## WRITTEN TASK
Retype every row below word for word, leaving out the pictures.

— Start of MATERIAL FOR THIS EXERCISE —

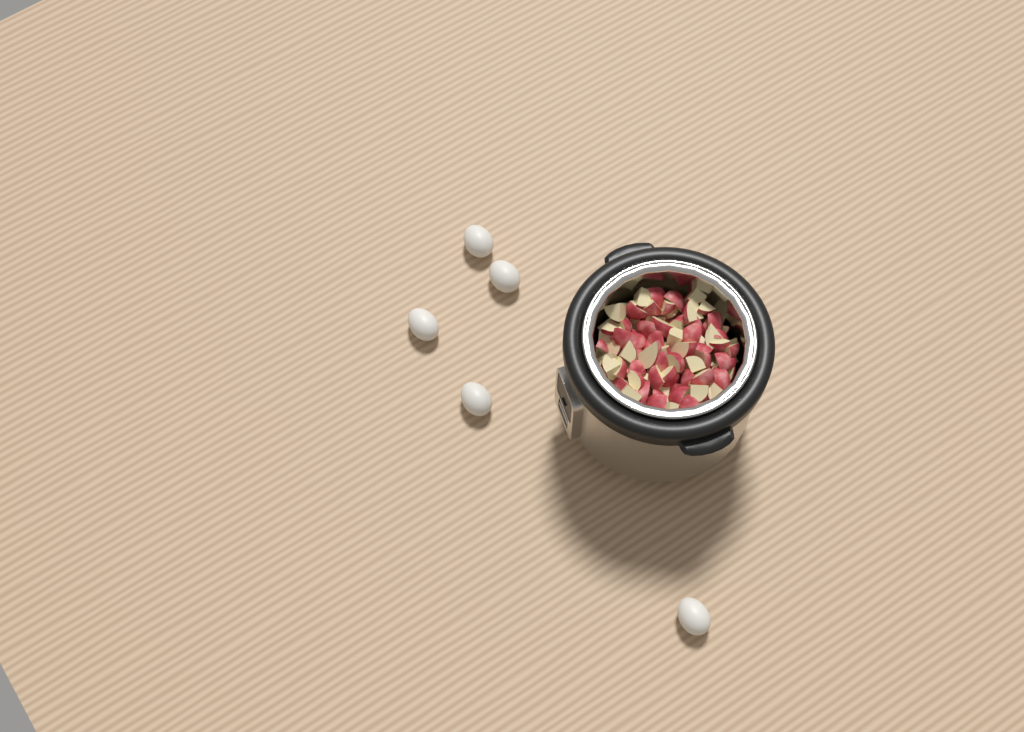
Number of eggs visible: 5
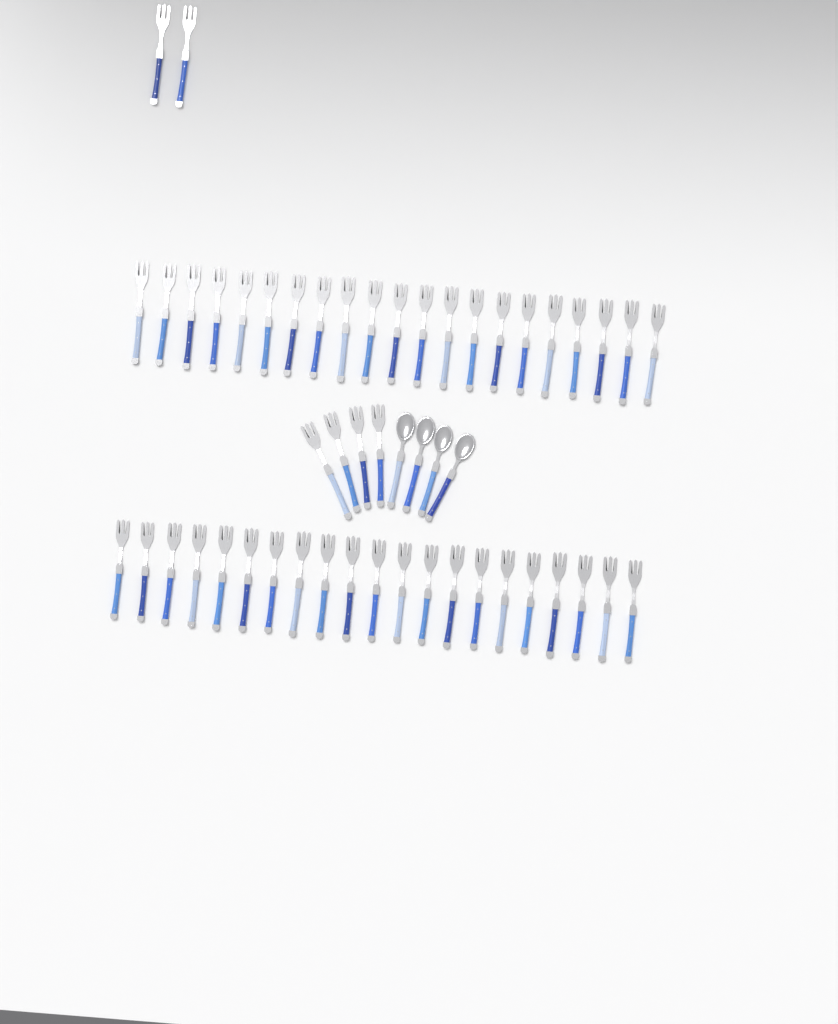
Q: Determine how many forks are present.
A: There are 48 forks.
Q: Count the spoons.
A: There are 4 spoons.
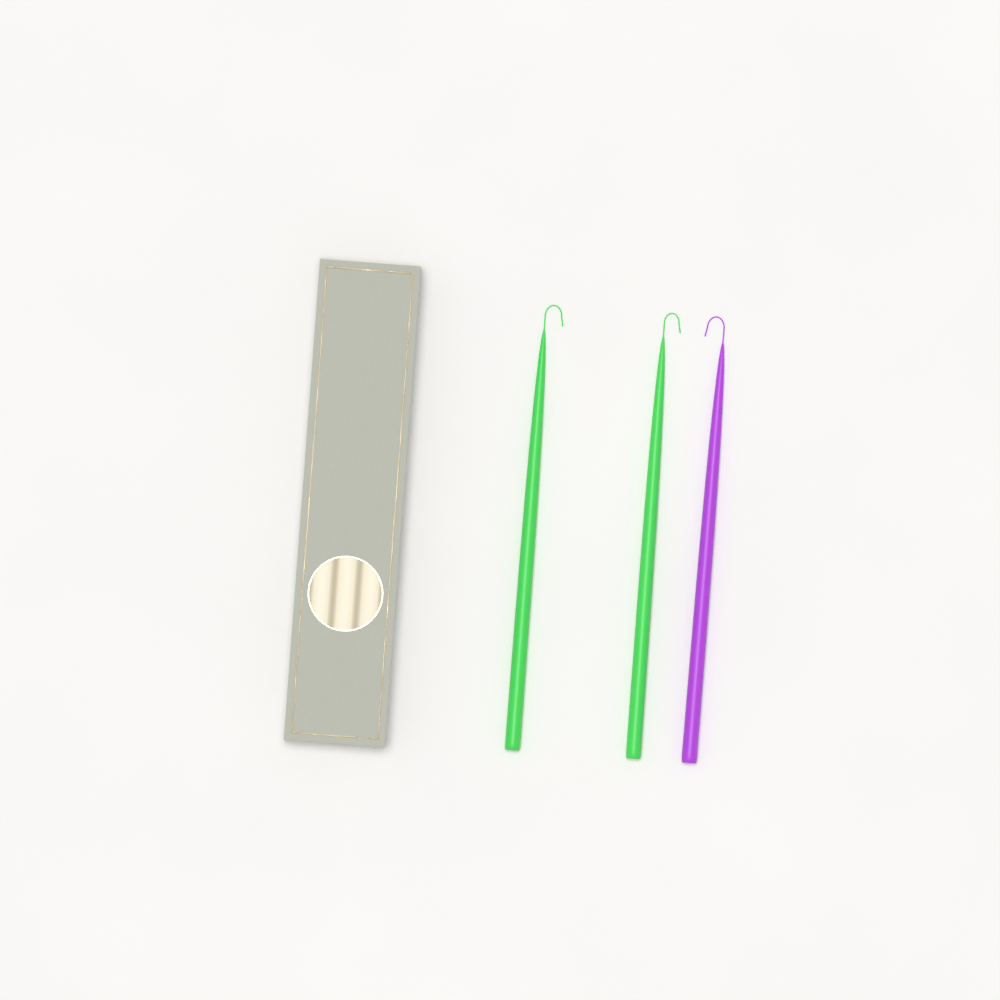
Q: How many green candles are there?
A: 2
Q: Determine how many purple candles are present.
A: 1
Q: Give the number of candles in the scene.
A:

— End of MATERIAL FOR THIS EXERCISE —

## SOLUTION BELOW
Number of eggs visible: 5
Q: Determine how many forks are present.
A: There are 48 forks.
Q: Count the spoons.
A: There are 4 spoons.
Q: How many green candles are there?
A: 2
Q: Determine how many purple candles are present.
A: 1
Q: Give the number of candles in the scene.
A:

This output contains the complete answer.